*Work order*
When you transcribe the entries, reproduce every character and exclude the images.

Data section START

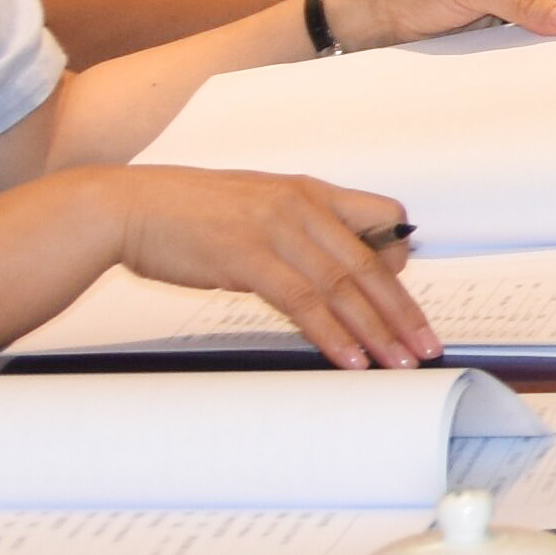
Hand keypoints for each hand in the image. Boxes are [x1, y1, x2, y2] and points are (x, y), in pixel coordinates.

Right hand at [98, 167, 438, 365]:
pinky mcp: (248, 258)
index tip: (409, 299)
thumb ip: (297, 232)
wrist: (129, 207)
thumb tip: (329, 271)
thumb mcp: (257, 210)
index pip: (383, 219)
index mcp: (310, 192)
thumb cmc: (188, 214)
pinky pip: (303, 302)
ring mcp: (276, 230)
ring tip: (399, 363)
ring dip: (376, 331)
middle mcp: (302, 206)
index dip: (403, 260)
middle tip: (426, 347)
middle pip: (371, 264)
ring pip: (343, 287)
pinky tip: (349, 359)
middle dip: (402, 312)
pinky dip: (332, 334)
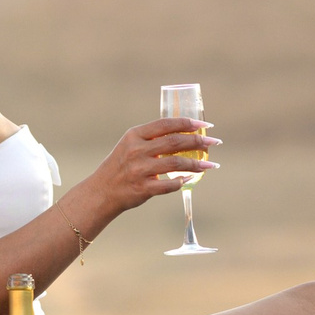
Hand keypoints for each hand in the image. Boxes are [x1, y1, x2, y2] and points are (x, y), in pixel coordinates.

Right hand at [92, 117, 218, 216]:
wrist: (101, 192)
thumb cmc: (120, 166)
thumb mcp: (130, 145)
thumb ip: (151, 139)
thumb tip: (183, 134)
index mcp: (134, 135)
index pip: (165, 124)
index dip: (188, 123)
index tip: (205, 124)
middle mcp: (136, 150)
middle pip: (175, 142)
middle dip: (198, 141)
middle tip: (214, 142)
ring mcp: (139, 170)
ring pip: (176, 163)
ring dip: (197, 164)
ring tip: (210, 165)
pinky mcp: (143, 188)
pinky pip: (170, 185)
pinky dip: (183, 181)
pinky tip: (191, 179)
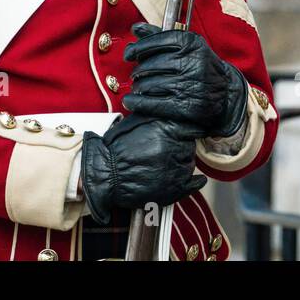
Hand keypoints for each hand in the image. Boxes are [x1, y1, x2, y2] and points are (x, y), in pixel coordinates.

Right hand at [79, 114, 206, 222]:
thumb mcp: (137, 121)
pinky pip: (193, 184)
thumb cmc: (116, 149)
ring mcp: (175, 169)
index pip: (191, 128)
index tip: (186, 134)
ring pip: (189, 164)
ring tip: (163, 165)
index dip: (186, 132)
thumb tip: (172, 110)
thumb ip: (157, 115)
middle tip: (165, 151)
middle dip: (181, 147)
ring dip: (182, 163)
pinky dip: (195, 182)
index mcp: (167, 129)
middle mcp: (174, 148)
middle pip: (189, 146)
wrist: (104, 175)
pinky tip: (195, 181)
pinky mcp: (173, 189)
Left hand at [123, 23, 247, 137]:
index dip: (137, 48)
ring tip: (138, 87)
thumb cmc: (199, 64)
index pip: (155, 41)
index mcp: (191, 42)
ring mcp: (189, 84)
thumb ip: (160, 36)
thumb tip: (135, 28)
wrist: (225, 91)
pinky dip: (138, 103)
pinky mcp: (186, 106)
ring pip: (150, 84)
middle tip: (136, 75)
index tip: (128, 54)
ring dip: (138, 87)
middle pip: (150, 64)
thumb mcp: (187, 45)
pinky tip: (130, 101)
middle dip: (138, 71)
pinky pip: (153, 103)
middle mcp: (191, 61)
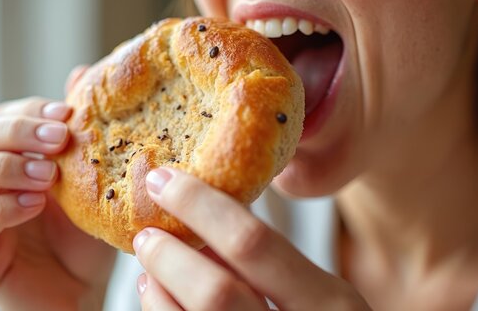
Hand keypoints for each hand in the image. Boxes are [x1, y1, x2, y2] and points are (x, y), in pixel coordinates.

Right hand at [0, 88, 114, 309]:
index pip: (3, 117)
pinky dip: (0, 210)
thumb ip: (83, 133)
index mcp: (15, 158)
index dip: (30, 111)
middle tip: (57, 140)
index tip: (66, 114)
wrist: (85, 291)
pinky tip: (34, 205)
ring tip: (47, 176)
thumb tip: (82, 73)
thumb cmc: (87, 234)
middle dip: (15, 132)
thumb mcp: (94, 181)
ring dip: (4, 167)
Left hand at [132, 168, 370, 310]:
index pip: (253, 244)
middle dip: (170, 257)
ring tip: (149, 270)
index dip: (200, 207)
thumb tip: (206, 221)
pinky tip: (158, 300)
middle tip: (147, 234)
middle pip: (215, 294)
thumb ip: (276, 266)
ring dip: (160, 292)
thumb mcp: (322, 298)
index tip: (165, 180)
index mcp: (330, 304)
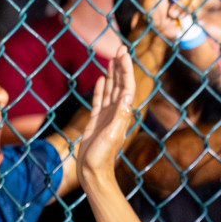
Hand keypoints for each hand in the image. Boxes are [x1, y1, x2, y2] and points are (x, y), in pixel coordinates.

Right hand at [80, 48, 135, 182]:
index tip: (123, 53)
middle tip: (119, 48)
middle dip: (120, 67)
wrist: (92, 172)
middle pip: (120, 85)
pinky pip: (99, 101)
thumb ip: (120, 116)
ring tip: (111, 59)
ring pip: (110, 90)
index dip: (125, 70)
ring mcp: (107, 116)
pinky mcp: (96, 121)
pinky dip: (100, 89)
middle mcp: (117, 113)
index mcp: (122, 114)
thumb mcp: (111, 135)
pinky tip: (100, 79)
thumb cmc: (102, 157)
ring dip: (112, 75)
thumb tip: (128, 96)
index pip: (126, 87)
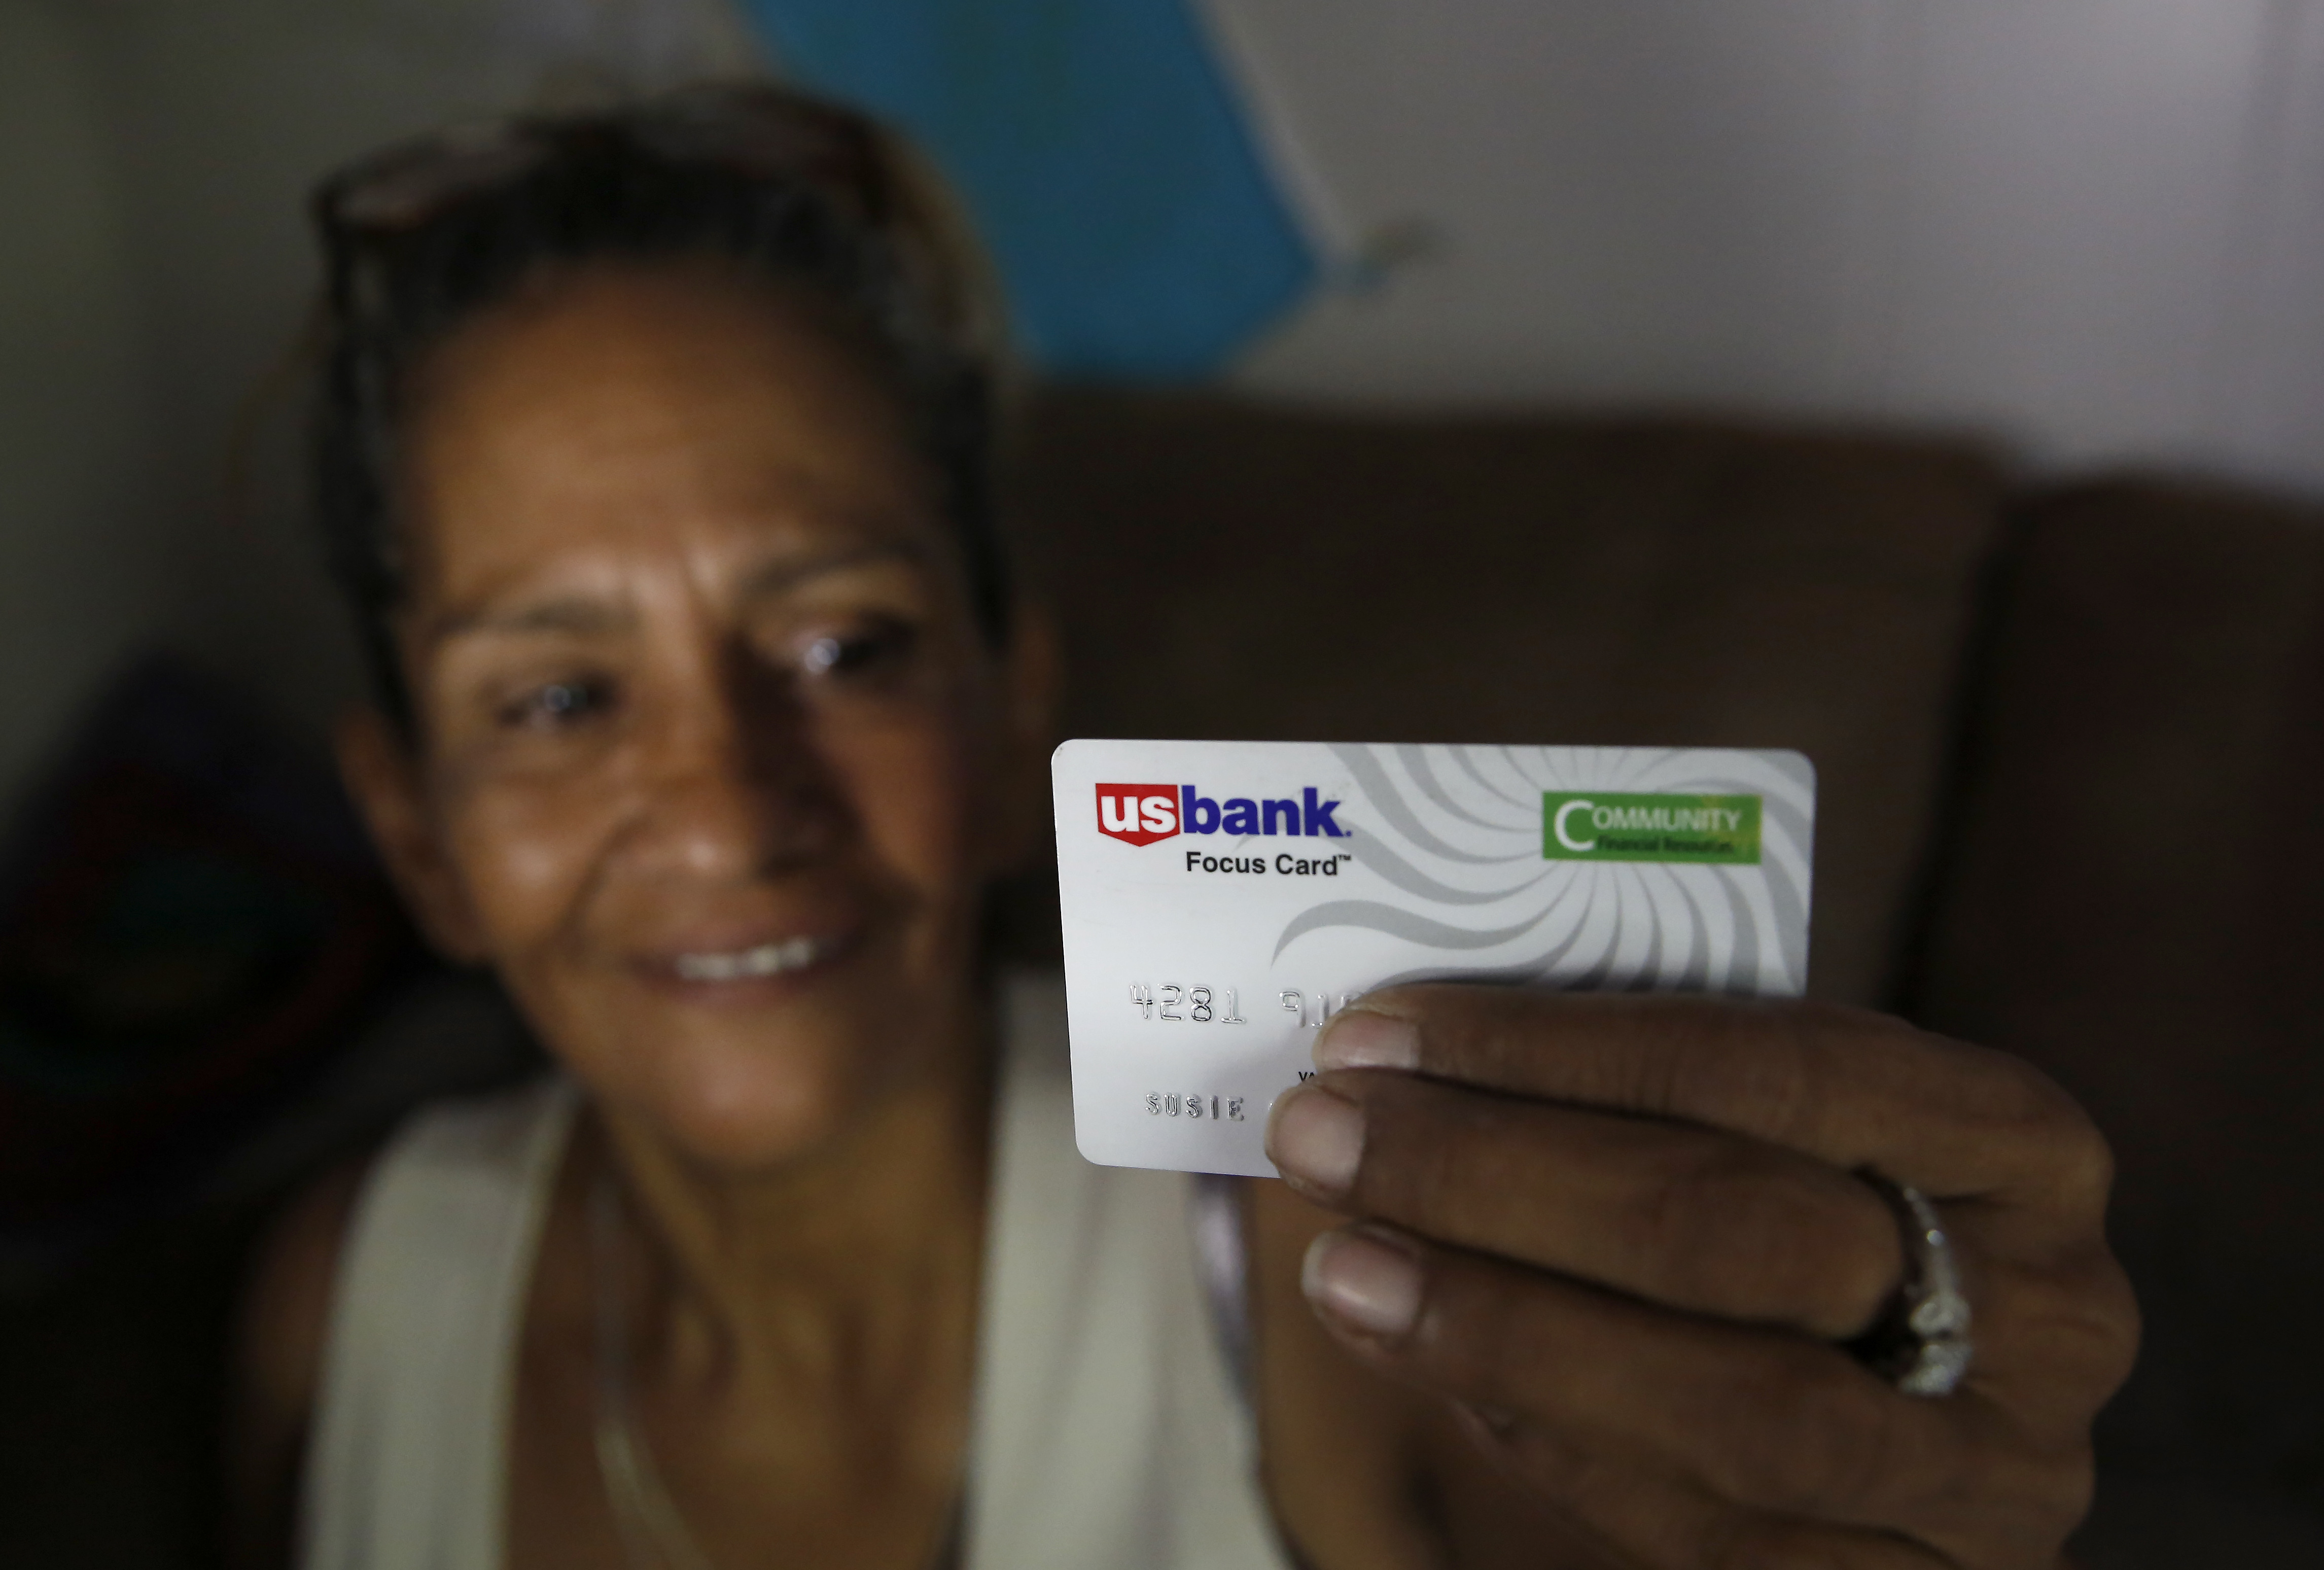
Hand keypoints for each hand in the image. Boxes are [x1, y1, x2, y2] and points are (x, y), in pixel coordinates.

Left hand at [1262, 986, 2136, 1567]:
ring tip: (1343, 1265)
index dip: (1566, 1050)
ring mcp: (1992, 1472)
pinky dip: (1550, 1441)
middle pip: (1750, 1233)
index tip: (1379, 1032)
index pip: (1787, 1067)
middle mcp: (2045, 1312)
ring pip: (1736, 1407)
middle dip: (1506, 1176)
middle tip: (1324, 1131)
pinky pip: (1710, 1533)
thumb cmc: (1801, 1230)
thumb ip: (1648, 1098)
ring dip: (1505, 1326)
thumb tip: (1410, 1053)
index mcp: (2023, 1147)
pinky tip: (1424, 1363)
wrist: (1904, 1427)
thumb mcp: (1775, 1139)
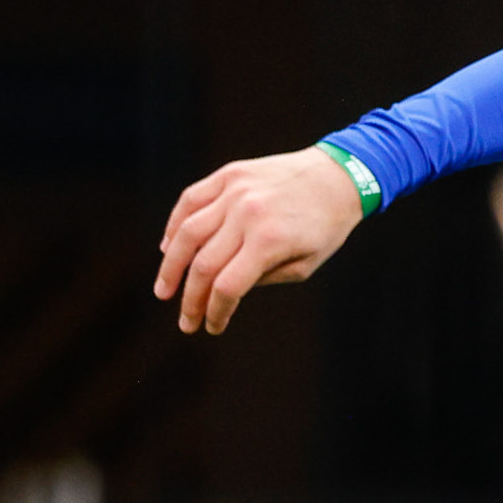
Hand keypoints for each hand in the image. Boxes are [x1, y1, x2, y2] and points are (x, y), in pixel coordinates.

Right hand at [157, 148, 364, 334]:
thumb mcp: (306, 265)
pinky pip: (190, 200)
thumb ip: (264, 279)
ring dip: (170, 267)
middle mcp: (248, 215)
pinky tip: (168, 248)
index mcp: (270, 241)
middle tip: (185, 322)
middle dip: (190, 299)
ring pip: (187, 233)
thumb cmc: (326, 227)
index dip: (215, 312)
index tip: (211, 327)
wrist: (338, 176)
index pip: (227, 286)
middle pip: (203, 265)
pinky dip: (174, 226)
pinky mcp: (229, 174)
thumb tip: (222, 291)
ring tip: (164, 291)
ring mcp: (235, 191)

Data section END

*Response*
Hand keypoints for each hand in the image. Boxes are [x1, y1, x2, y2] and points are (x, y), in pixel coordinates.

Right hand at [98, 167, 438, 365]:
pinky mcp: (248, 258)
index tip: (409, 299)
thumb ip: (297, 232)
wrist: (129, 207)
thumb tip: (329, 271)
thumb mcp: (257, 210)
index pip: (383, 219)
index mcp: (310, 192)
thumb cmc: (188, 214)
pinky pip: (303, 302)
ring mcp: (276, 230)
ring tip: (399, 363)
ring dip: (376, 331)
middle mcp: (302, 206)
index dip: (403, 260)
middle tip: (426, 347)
middle pip: (371, 264)
ring pip: (343, 287)
pinky tip: (349, 359)
middle dip: (402, 312)
pinky dip: (332, 334)
Hand keypoints for each hand in the image. Boxes are [x1, y1, x2, y2] and points are (x, y), in pixel coordinates.

Right hand at [92, 117, 218, 216]:
wrist: (101, 192)
thumb cmc: (120, 166)
thumb mcp: (130, 145)
thumb ip: (151, 139)
thumb tip: (183, 134)
index mcp: (134, 135)
index pip: (165, 124)
index dip: (188, 123)
index tip: (205, 124)
middle mcp: (136, 150)
middle pip: (175, 142)
middle dip: (198, 141)
middle tip: (214, 142)
ring mcp: (139, 170)
ring pip: (176, 163)
ring dip: (197, 164)
ring tip: (210, 165)
pinky mcp: (143, 188)
pinky pip: (170, 185)
pinky dip: (183, 181)
pinky tip: (191, 179)
Hand keypoints for each hand in the image. Boxes are [x1, y1, x2, y2] and points are (x, y), in pixel coordinates.

Right hand at [79, 114, 206, 222]:
thumb mcp: (137, 121)
pinky pip: (193, 184)
thumb cmc: (116, 149)
ring mcp: (175, 169)
index pip: (191, 128)
index tip: (186, 134)
ring pip: (189, 164)
ring tip: (163, 165)
index dip: (186, 132)
thumb tip: (172, 110)
thumb ip: (157, 115)
middle tip: (165, 151)
middle dip: (181, 147)
ring dip: (182, 163)
pinky dip: (195, 182)
index mcp: (167, 129)
middle mcp: (174, 148)
middle pip: (189, 146)
wrist: (104, 175)
pinky tip: (195, 181)
pinky mcp: (173, 189)
Left hand at [123, 23, 247, 137]:
index dip: (137, 48)
ring tip: (138, 87)
thumb cmc: (199, 64)
index pip: (155, 41)
index mcp: (191, 42)
ring mcp: (189, 84)
thumb ip: (160, 36)
thumb tip: (135, 28)
wrist: (225, 91)
pinky dip: (138, 103)
pinky mcp: (186, 106)
ring pip: (150, 84)
middle tip: (136, 75)
index tip: (128, 54)
ring dip: (138, 87)
middle pip: (150, 64)
thumb mcp: (187, 45)
pinky tip: (130, 101)
middle dip: (138, 71)
pinky pip: (153, 103)
middle mcp: (191, 61)
Hand keypoints for each hand in the image. Boxes are [x1, y1, x2, y2] and points are (x, y), in pixel coordinates.

Right hand at [0, 88, 114, 309]:
index pip: (3, 117)
pinky dip: (0, 210)
thumb ip: (83, 133)
index mcp: (15, 158)
index dip: (30, 111)
middle tip: (57, 140)
index tip: (66, 114)
wrist: (85, 291)
pinky tip: (34, 205)
ring tip: (47, 176)
thumb tip: (82, 73)
thumb cmc: (87, 234)
middle dip: (15, 132)
thumb mcp: (94, 181)
ring dip: (4, 167)
Left hand at [132, 168, 370, 310]:
index pip: (253, 244)
middle dip: (170, 257)
ring tip: (149, 270)
index dip: (200, 207)
thumb tip: (206, 221)
pinky tip: (158, 300)
middle tip: (147, 234)
middle pip: (215, 294)
thumb ip: (276, 266)
ring dip: (160, 292)
thumb mcp: (322, 298)
index tip: (165, 180)
index mcp: (330, 304)
Hand keypoints for each hand in the image. Boxes are [x1, y1, x2, y2] and points are (x, y), in pixel coordinates.

Right hand at [80, 48, 135, 182]:
index tip: (123, 53)
middle tip: (119, 48)
middle dip: (120, 67)
wrist: (92, 172)
middle pip: (120, 85)
pinky pip: (99, 101)
thumb ip: (120, 116)
ring tip: (111, 59)
ring pip: (110, 90)
index dip: (125, 70)
ring mcp: (107, 116)
pinky mcp: (96, 121)
pinky dip: (100, 89)
middle mcp: (117, 113)
index mcp: (122, 114)
thumb mcp: (111, 135)
pinky tip: (100, 79)
thumb cmc: (102, 157)
ring dip: (112, 75)
thumb tip: (128, 96)
index pip: (126, 87)
Hand keypoints for each hand in the image. Boxes are [x1, y1, x2, y2] and points are (x, y), in pixel coordinates.

Left hand at [1262, 986, 2136, 1567]:
ring tip: (1343, 1265)
index dip: (1566, 1050)
ring mcp: (1992, 1472)
pinky dip: (1550, 1441)
middle pip: (1750, 1233)
index tip: (1379, 1032)
index pip: (1787, 1067)
middle mcp: (2045, 1312)
ring pip: (1736, 1407)
middle dip: (1506, 1176)
middle tip: (1324, 1131)
pinky pip: (1710, 1533)
thumb cmc: (1801, 1230)
thumb ip: (1648, 1098)
ring dip: (1505, 1326)
thumb tip: (1410, 1053)
index mcp: (2023, 1147)
pinky tip: (1424, 1363)
wrist: (1904, 1427)
thumb mcp: (1775, 1139)
Hand keypoints for each hand in the image. Boxes are [x1, y1, x2, y2] and points are (x, y), in pixel coordinates.

Right hand at [157, 148, 364, 334]:
thumb mcp: (306, 265)
pinky pip: (190, 200)
thumb ip: (264, 279)
ring dip: (170, 267)
middle mcp: (248, 215)
pinky tip: (168, 248)
index mcp: (270, 241)
middle tip: (185, 322)
middle dip: (190, 299)
ring pip: (187, 233)
thumb cmc: (326, 227)
index dip: (215, 312)
index tip: (211, 327)
wrist: (338, 176)
index pip: (227, 286)
middle pip: (203, 265)
pinky dip: (174, 226)
pinky mcp: (229, 174)
thumb tip: (222, 291)
ring tip: (164, 291)
ring mcp: (235, 191)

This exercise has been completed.